Your instructions = Figure out the number of lines in the data that hold the string "circle". Reply with that figure only.

Start of Block

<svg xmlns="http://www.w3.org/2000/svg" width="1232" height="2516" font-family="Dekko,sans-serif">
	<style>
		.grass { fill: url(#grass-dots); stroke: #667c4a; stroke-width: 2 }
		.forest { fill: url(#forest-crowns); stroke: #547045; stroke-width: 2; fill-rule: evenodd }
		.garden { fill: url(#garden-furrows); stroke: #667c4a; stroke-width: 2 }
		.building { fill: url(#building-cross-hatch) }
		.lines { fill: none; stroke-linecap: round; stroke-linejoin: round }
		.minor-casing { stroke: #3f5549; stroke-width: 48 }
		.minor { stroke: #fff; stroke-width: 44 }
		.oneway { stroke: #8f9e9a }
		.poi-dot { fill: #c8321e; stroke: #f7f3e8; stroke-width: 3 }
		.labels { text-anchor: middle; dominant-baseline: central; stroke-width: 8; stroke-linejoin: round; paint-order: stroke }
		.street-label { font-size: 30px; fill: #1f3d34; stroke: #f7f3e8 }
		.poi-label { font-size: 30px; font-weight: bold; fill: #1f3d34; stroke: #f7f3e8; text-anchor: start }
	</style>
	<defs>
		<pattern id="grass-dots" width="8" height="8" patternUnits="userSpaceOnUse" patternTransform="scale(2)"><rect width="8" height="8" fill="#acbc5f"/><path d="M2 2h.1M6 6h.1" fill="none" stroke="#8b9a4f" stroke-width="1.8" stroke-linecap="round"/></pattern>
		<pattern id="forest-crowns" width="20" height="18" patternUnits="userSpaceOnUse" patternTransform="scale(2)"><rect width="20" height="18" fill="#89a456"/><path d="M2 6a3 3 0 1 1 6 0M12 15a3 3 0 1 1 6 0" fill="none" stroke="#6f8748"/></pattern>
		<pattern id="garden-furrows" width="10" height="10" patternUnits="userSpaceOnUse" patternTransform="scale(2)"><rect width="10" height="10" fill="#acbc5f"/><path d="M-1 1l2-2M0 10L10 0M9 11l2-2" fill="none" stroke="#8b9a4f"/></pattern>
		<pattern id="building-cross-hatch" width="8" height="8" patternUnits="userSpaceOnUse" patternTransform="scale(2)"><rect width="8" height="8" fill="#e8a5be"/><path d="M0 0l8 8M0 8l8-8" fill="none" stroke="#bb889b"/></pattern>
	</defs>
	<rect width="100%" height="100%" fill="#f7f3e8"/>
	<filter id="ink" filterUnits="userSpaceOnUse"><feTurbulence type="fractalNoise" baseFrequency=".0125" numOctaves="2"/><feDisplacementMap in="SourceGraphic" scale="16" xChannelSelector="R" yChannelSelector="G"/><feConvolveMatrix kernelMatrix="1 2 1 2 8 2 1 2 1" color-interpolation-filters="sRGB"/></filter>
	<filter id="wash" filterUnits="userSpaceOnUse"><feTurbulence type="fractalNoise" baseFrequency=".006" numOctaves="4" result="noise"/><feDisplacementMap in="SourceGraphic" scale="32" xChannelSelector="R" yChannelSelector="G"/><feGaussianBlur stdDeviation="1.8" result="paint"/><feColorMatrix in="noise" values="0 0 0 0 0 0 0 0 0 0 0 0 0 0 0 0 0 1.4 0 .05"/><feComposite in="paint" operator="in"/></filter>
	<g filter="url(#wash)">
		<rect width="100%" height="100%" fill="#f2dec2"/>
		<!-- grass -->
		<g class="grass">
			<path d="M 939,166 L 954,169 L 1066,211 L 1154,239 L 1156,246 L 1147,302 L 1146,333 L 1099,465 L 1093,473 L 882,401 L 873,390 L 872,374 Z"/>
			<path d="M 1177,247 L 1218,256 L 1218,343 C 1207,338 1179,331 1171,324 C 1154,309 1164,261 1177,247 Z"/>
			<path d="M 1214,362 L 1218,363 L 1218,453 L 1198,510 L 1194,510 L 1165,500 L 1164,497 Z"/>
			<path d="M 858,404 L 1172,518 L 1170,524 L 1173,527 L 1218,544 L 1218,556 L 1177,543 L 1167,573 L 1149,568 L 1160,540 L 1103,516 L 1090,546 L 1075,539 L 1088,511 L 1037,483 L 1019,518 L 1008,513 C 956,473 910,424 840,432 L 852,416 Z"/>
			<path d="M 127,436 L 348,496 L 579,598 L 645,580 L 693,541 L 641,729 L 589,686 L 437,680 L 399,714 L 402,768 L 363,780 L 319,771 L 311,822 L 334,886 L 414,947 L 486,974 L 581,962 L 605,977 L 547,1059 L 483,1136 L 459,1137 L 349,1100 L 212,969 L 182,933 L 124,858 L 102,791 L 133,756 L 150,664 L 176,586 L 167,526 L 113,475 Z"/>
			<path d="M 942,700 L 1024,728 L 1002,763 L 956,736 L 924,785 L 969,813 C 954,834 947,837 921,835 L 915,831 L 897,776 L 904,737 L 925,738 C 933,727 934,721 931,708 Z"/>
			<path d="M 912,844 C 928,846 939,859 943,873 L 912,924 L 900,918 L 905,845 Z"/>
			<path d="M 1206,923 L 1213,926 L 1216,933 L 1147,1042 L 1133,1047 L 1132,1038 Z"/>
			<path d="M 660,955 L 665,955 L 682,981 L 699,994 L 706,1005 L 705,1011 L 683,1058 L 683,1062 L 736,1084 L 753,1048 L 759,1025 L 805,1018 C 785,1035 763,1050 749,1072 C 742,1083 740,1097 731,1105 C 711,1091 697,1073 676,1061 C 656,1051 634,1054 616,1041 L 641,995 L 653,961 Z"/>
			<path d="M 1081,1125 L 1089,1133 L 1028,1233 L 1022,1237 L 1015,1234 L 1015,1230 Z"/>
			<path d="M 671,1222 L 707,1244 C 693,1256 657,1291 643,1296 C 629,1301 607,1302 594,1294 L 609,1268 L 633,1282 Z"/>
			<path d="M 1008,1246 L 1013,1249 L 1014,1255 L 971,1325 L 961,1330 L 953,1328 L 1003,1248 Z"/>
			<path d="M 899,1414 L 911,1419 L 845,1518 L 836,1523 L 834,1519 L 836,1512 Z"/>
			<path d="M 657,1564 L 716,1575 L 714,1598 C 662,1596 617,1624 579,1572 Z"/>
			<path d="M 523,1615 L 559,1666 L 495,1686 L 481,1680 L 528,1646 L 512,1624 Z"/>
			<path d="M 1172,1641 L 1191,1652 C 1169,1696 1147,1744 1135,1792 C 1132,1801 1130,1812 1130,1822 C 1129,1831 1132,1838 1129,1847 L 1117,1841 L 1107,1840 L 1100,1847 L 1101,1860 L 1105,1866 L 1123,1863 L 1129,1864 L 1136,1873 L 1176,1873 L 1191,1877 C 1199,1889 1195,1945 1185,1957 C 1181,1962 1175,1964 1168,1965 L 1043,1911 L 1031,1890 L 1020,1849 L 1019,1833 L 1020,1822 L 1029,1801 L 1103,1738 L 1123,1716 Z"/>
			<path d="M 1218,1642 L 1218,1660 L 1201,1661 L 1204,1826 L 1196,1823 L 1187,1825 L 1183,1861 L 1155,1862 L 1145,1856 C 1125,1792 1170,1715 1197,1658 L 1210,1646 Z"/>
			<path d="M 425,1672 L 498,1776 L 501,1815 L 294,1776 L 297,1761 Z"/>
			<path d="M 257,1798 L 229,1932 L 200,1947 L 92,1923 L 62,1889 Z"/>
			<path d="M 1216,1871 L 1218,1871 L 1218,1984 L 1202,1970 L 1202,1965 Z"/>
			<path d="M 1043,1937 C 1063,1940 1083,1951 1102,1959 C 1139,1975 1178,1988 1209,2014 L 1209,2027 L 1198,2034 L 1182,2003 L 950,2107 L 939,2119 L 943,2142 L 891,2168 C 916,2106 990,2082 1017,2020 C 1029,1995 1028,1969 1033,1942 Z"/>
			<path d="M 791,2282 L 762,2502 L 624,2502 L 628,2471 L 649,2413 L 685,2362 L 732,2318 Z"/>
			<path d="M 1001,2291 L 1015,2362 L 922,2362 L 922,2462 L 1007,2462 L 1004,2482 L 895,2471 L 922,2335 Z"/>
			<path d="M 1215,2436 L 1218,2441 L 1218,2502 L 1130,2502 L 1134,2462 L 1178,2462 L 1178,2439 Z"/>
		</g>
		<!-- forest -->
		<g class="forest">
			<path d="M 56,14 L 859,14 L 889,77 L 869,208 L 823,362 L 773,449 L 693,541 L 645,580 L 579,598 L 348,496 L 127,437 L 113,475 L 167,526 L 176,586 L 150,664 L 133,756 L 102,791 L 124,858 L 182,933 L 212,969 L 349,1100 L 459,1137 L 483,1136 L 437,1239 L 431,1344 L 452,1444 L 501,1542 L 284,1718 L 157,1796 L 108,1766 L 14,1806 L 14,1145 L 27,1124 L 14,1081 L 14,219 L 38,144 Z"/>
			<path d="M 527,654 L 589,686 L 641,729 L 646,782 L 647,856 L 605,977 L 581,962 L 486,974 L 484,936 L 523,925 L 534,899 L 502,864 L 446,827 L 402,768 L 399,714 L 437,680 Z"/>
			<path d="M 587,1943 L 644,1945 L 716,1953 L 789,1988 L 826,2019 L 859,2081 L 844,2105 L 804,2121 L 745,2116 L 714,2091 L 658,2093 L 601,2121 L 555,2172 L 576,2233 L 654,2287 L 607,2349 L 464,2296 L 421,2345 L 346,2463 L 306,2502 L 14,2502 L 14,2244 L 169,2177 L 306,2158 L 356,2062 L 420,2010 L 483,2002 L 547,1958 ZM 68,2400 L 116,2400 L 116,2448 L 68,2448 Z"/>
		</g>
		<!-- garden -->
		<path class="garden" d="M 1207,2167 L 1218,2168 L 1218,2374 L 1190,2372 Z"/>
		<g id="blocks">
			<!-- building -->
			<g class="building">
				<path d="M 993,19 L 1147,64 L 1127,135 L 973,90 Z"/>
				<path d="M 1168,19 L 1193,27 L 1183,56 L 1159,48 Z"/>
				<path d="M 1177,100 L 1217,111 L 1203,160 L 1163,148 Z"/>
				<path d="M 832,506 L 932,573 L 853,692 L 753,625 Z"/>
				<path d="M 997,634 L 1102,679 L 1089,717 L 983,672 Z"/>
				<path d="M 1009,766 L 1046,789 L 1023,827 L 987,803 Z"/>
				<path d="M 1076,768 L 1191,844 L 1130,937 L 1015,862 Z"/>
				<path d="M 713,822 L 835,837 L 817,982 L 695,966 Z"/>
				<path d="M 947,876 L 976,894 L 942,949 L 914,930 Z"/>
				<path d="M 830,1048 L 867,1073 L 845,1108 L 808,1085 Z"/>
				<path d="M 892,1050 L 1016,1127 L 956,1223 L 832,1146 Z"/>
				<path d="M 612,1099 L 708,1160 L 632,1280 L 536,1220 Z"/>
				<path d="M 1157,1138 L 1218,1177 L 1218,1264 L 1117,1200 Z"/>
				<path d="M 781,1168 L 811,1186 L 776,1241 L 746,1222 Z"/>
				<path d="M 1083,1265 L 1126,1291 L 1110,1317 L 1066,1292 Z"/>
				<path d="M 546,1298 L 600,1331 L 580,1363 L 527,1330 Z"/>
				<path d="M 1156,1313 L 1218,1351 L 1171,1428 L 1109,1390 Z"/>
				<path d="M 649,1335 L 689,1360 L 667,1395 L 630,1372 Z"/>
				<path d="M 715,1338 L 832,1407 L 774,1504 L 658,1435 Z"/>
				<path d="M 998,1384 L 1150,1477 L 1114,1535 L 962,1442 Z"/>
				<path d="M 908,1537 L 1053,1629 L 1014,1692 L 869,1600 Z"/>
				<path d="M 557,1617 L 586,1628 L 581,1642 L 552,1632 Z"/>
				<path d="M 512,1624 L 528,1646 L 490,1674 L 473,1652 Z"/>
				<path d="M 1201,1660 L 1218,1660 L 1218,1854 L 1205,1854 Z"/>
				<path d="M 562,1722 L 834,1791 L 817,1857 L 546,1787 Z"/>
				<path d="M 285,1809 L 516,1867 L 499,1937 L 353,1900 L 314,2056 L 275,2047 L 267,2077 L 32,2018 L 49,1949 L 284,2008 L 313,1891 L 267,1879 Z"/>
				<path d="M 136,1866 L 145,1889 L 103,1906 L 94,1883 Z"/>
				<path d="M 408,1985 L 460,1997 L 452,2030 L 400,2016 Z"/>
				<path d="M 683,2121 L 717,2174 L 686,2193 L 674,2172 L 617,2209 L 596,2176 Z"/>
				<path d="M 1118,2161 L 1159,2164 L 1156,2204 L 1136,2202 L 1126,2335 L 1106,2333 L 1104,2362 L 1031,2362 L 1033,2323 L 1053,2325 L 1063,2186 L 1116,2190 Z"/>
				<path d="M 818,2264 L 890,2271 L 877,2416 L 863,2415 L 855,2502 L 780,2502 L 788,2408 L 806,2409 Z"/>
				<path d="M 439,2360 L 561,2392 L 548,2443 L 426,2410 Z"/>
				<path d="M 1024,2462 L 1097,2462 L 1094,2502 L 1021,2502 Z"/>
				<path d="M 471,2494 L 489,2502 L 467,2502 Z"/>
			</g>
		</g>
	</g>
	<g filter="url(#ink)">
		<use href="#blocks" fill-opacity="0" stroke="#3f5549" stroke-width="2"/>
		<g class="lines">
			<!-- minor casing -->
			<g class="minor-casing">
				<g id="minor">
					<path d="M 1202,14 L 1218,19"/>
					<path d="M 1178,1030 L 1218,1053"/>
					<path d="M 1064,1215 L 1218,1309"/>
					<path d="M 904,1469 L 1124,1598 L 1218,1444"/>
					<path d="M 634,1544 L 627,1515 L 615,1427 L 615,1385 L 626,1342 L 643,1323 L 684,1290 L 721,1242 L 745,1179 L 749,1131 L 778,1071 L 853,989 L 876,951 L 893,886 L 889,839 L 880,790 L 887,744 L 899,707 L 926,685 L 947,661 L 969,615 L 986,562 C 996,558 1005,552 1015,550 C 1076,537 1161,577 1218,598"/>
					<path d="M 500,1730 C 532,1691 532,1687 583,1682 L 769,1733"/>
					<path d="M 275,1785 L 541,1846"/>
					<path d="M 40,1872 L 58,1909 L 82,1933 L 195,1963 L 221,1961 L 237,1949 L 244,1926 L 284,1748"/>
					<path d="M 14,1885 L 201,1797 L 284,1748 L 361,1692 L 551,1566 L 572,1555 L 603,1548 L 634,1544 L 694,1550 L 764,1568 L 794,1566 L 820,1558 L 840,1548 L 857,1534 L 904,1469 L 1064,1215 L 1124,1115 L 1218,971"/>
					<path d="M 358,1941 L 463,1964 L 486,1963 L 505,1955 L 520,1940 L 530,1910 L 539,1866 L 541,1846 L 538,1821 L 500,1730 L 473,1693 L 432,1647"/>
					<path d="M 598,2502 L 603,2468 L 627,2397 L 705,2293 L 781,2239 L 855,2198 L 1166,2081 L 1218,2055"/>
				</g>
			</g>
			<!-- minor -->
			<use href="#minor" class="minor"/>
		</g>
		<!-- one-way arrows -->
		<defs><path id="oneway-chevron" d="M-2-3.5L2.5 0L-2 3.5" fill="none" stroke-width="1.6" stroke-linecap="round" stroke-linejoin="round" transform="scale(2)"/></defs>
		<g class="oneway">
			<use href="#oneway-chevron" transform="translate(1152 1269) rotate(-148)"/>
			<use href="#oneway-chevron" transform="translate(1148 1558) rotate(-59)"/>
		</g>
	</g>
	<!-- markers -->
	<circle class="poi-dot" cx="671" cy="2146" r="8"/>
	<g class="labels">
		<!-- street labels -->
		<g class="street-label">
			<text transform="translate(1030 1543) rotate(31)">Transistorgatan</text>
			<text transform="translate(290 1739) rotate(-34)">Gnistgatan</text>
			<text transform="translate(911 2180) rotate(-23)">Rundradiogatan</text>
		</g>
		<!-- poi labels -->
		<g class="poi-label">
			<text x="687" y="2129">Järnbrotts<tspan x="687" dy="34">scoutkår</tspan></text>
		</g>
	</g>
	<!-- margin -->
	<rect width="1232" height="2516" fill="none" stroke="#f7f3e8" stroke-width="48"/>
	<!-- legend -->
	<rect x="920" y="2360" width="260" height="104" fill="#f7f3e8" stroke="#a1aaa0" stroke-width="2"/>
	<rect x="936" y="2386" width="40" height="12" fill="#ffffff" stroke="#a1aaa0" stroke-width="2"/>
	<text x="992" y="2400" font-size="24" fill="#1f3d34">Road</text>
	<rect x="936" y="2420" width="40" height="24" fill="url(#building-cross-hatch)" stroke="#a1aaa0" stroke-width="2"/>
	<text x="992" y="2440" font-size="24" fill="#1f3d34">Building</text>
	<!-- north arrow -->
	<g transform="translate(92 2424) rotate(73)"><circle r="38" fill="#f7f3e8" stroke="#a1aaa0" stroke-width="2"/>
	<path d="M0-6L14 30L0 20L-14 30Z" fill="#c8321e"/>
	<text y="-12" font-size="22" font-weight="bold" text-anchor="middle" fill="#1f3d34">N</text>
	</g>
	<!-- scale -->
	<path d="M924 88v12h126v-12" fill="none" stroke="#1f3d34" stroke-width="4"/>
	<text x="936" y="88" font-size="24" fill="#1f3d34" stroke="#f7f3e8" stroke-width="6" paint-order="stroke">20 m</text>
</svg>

End of Block

Solution to this problem = 2